Dixième président de la République italienne, Carlo Azeglio Ciampi, mort vendredi à 95 ans, autorité morale très respectée dans son pays, était considéré comme un rempart contre les écarts du gouvernement de Silvio Berlusconi.
"Une pensée reconnaissante à l'homme des institutions qui a servi l'Italie avec passion", a écrit vendredi sur Twitter le chef du gouvernement Matteo Renzi, tandis que son ministre des Affaires étrangères, Paolo Gentiloni, saluait "un grand homme d'Etat italien".
Principal artisan de l'entrée de l'Italie dans l'euro et unanimement respecté en Italie, il était entré en politique très tard, à l'âge de 72 ans, en prenant la tête d'un gouvernement de transition, en avril 1993, au lendemain d'une tempête provoquée par des enquêtes anti-corruption "Mani Pulite" (Mains Propres).
Né le 9 décembre 1920 à Livourne, port de Toscane, dans une famille d'opticiens, rien ne semblait le prédisposer à une carrière qui l'a mené au sommet de l'Etat après avoir contrôlé les leviers de la politique monétaire et financière de l'Italie.

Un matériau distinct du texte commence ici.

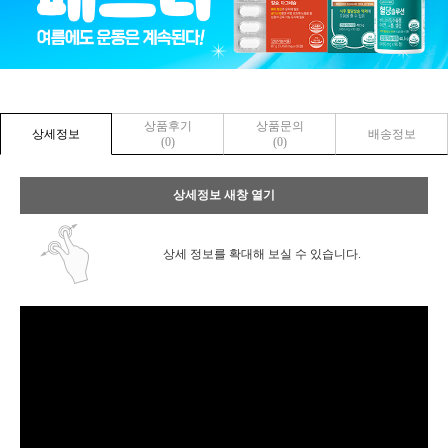
상품후기
상품문의
상세정보
배송정보
(0)
(0)
상세정보 새창 열기
상세 정보를 확대해 보실 수 있습니다.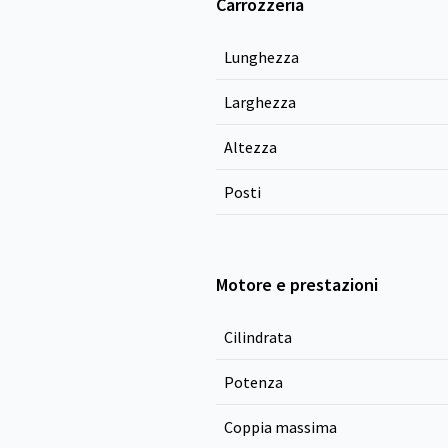
Carrozzeria
Lunghezza
Larghezza
Altezza
Posti
Motore e prestazioni
Cilindrata
Potenza
Coppia massima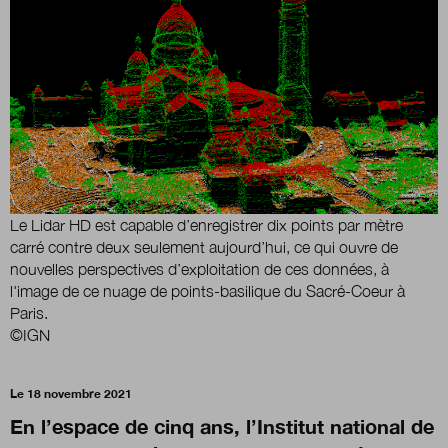
Boutique
Qui sommes-nous ?
Nous contacter
Le Lidar HD est capable d’enregistrer dix points par mètre
carré contre deux seulement aujourd’hui, ce qui ouvre de
nouvelles perspectives d’exploitation de ces données, à
Newsletter
l'image de ce nuage de points-basilique du Sacré-Coeur à
Paris.
Renseignez votre email afin de suivre l'actualité de
©IGN
la transformation publique.
Le 18 novembre 2021
En l’espace de cinq ans, l’Institut national de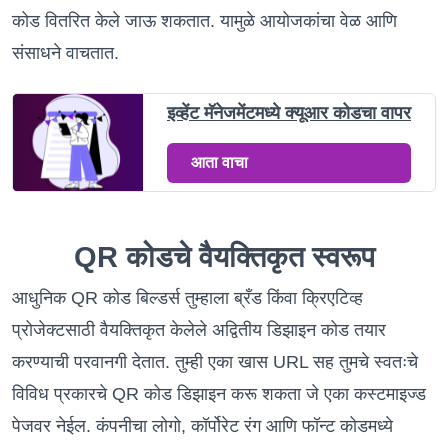
कोड वितरित केले जाऊ शकतात. यामुळे आयोजकांचा वेळ आणि
संसाधने वाचतात.
इव्हेंट मॅनेजमेंटमध्ये क्यूआर कोडचा वापर
आता वाचा
QR कोडचे वैयक्तिकृत स्वरूप
आधुनिक QR कोड बिल्डर्स तुम्हाला ब्रँड किंवा क्रिएटिव्ह
प्रोजेक्टसाठी वैयक्तिकृत केलेले अद्वितीय डिझाइन कोड तयार
करण्याची परवानगी देतात. तुम्ही एका खास URL सह तुमचे स्वतःचे
विविध प्रकारचे QR कोड डिझाइन करू शकता जे एका कस्टमाइज्ड
पेजवर नेईल. कंपनीचा लोगो, कॉर्पोरेट रंग आणि फॉन्ट कोडमध्ये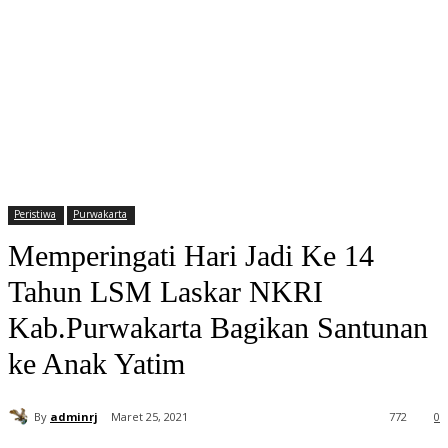
Peristiwa
Purwakarta
Memperingati Hari Jadi Ke 14
Tahun LSM Laskar NKRI
Kab.Purwakarta Bagikan Santunan
ke Anak Yatim
By
adminrj
Maret 25, 2021
772
0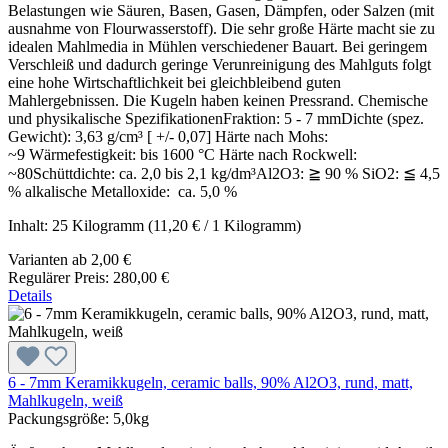
Belastungen wie Säuren, Basen, Gasen, Dämpfen, oder Salzen (mit
ausnahme von Flourwasserstoff). Die sehr große Härte macht sie zu
idealen Mahlmedia in Mühlen verschiedener Bauart. Bei geringem
Verschleiß und dadurch geringe Verunreinigung des Mahlguts folgt
eine hohe Wirtschaftlichkeit bei gleichbleibend guten
Mahlergebnissen. Die Kugeln haben keinen Pressrand. Chemische
und physikalische SpezifikationenFraktion: 5 - 7 mmDichte (spez.
Gewicht): 3,63 g/cm³ [ +/- 0,07] Härte nach Mohs:
~9 Wärmefestigkeit: bis 1600 °C Härte nach Rockwell:
~80Schüttdichte: ca. 2,0 bis 2,1 kg/dm³Al2O3: ≧ 90 % SiO2: ≦ 4,5
% alkalische Metalloxide: ca. 5,0 %
Inhalt:
25 Kilogramm
(11,20 € / 1 Kilogramm)
Varianten ab
2,00 €
Regulärer Preis:
280,00 €
Details
6 - 7mm Keramikkugeln, ceramic balls, 90% Al2O3, rund, matt,
Mahlkugeln, weiß
Packungsgröße:
5,0kg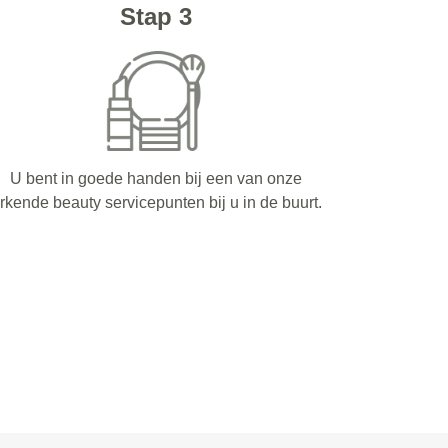
Stap 3
U bent in goede handen bij een van onze
rkende beauty servicepunten bij u in de buurt.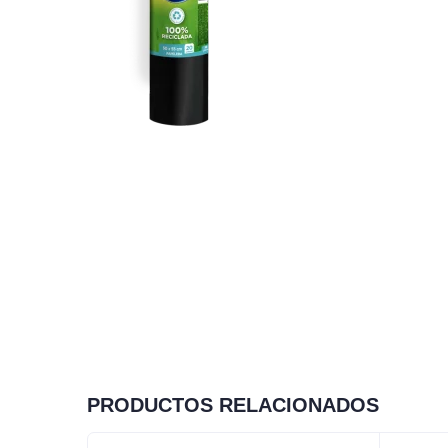
PRODUCTOS RELACIONADOS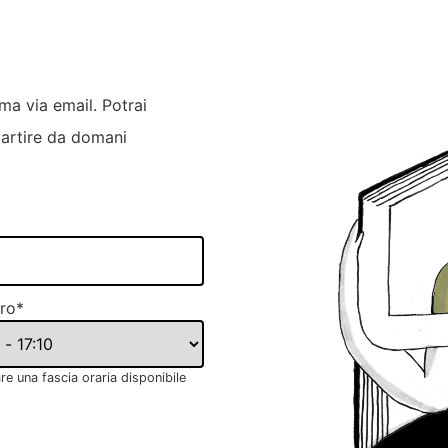
rma via email. Potrai
partire da domani
iro
*
re una fascia oraria disponibile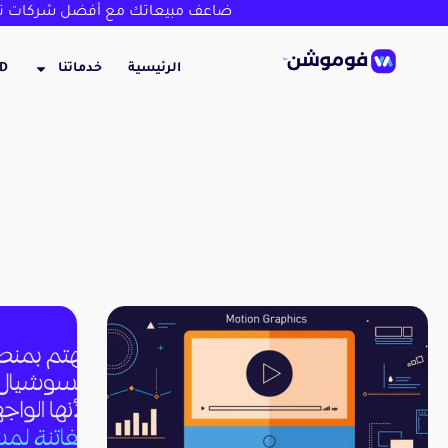
ضاعف مبيعاتك مع أفضل شركات تص
الرئيسية
خدماتنا
3D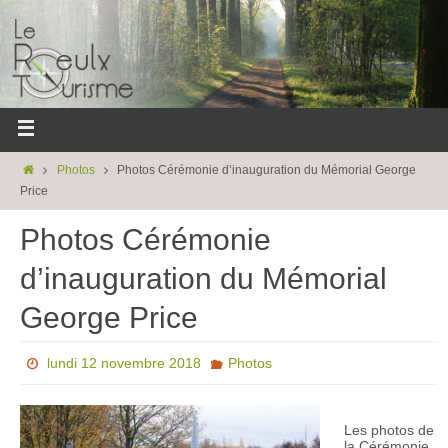
Photos
Photos Cérémonie d’inauguration du Mémorial George
Price
Photos Cérémonie
d’inauguration du Mémorial
George Price
lundi 12 novembre 2018
Photos
Les photos de
la Cérémonie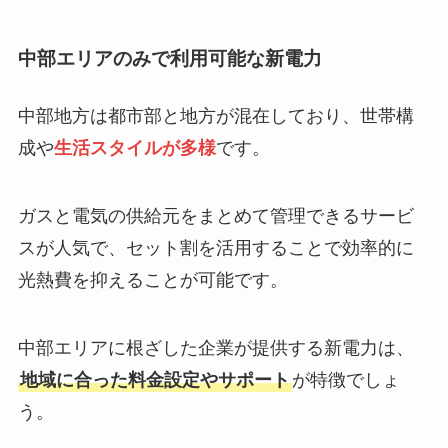
中部エリアのみで利用可能な新電力
中部地方は都市部と地方が混在しており、世帯構
成や
生活スタイルが多様
です。
ガスと電気の供給元をまとめて管理できるサービ
スが人気で、セット割を活用することで効率的に
光熱費を抑えることが可能です。
中部エリアに根ざした企業が提供する新電力は、
地域に合った料金設定やサポート
が特徴でしょ
う。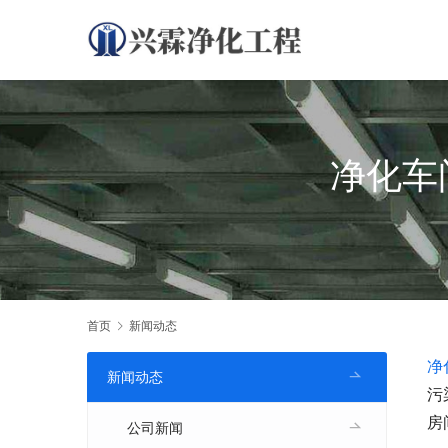
净化车
首页
新闻动态
净
新闻动态
污
房
公司新闻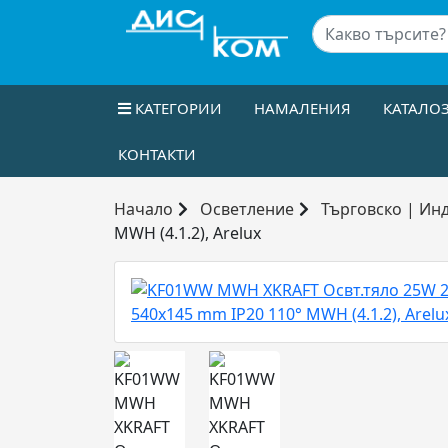
КАТЕГОРИИ
НАМАЛЕНИЯ
КАТАЛО
КОНТАКТИ
Начало
Осветление
Търговско | Ин
MWH (4.1.2), Arelux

Elève des jésuites, très lié avec l'antifasciste Guido Calogero, son professeur à l'école Normale de Pise (Toscane), il est mobilisé en 1941 dans l'armée italienne comme chauffeur en Albanie. A son retour, il s'enrôle dans les rangs de la Résistance contre le régime de Mussolini.
A la fin de la guerre, il s'installe à Livourne, obtient un diplôme de Droit avec une thèse sur le droit ecclésiastique, enseigne pendant six mois et rencontre son épouse Franca, avec laquelle il a deux enfants. Fille de banquier, elle lui conseille de tenter le concours de la Banque d'Italie en 1946.
C'est le début d'une longue carrière au sein de la banque centrale, dont il gravira tous les échelons pendant 47 ans jusqu'à en devenir gouverneur en 1979, année où la lire entre dans le SME (système monétaire européen).
Grand commis de l'Etat n'appartenant à aucune famille politique, il est appelé à la rescousse en 1993 par le président Oscar Luigi Scalfaro pour diriger le premier gouvernement de "techniciens" dans un pays en proie aux scandales et en pleine crise politique.
Il remplit avec succès ses deux missions: préparer les réformes institutionnelles pour répondre à la demande de changement des Italiens et défendre la lire.
Rempart anti-Berlusconi
Il en retirera une grande réputation d'intégrité et de compétence. Comme président du Conseil, il inaugure une politique de large concertation avec les syndicats et le patronat, précurseur de la politique des pactes sociaux syndicats-gouvernement-patronat. Il doit aussi affronter en 1993 les attentats meurtriers de la mafia contre des musées et églises à Florence, Rome et Milan.
Avec l'arrivée de Silvio Berlusconi à la tête du gouvernement en mai 1994, il redevient simple citoyen et ne reparaît en politique qu'en mai 1996, nommé super ministre de l'Economie d'éphémères gouvernements de centre-gauche.
Le 13 mai 1999, il est triomphalement élu pour sept ans à la Présidence de la République: dès le premier tour, il obtient les voix de 707 des 1010 "grands électeurs".
Affable et réservé, le regard perçant ombragé par des sourcils fournis et blanchis par l'âge, toujours élégant mais avec sobriété, il s'est montré très interventionniste dans sa fonction, contrariant à de nombreuses reprises Silvio Berlusconi et ses alliés politique de droite et faisant de la présidence un vrai lieu de pouvoir.
Il a plusieurs fois rappelé à l'ordre le chef du gouvernement dans des interventions publiques sur la presse, la justice, l'immigration et l'Europe.
Et il s'est opposé à lui à deux reprises en refusant de signer ses très contestées réformes de l'audiovisuel et de la magistrature, le contraignant à modifier sa copie.
"Il nous appartient de donner jour après jour substance, efficacité et dignité aux institutions", avait-il déclaré en octobre 2002 pour définir sa fonction.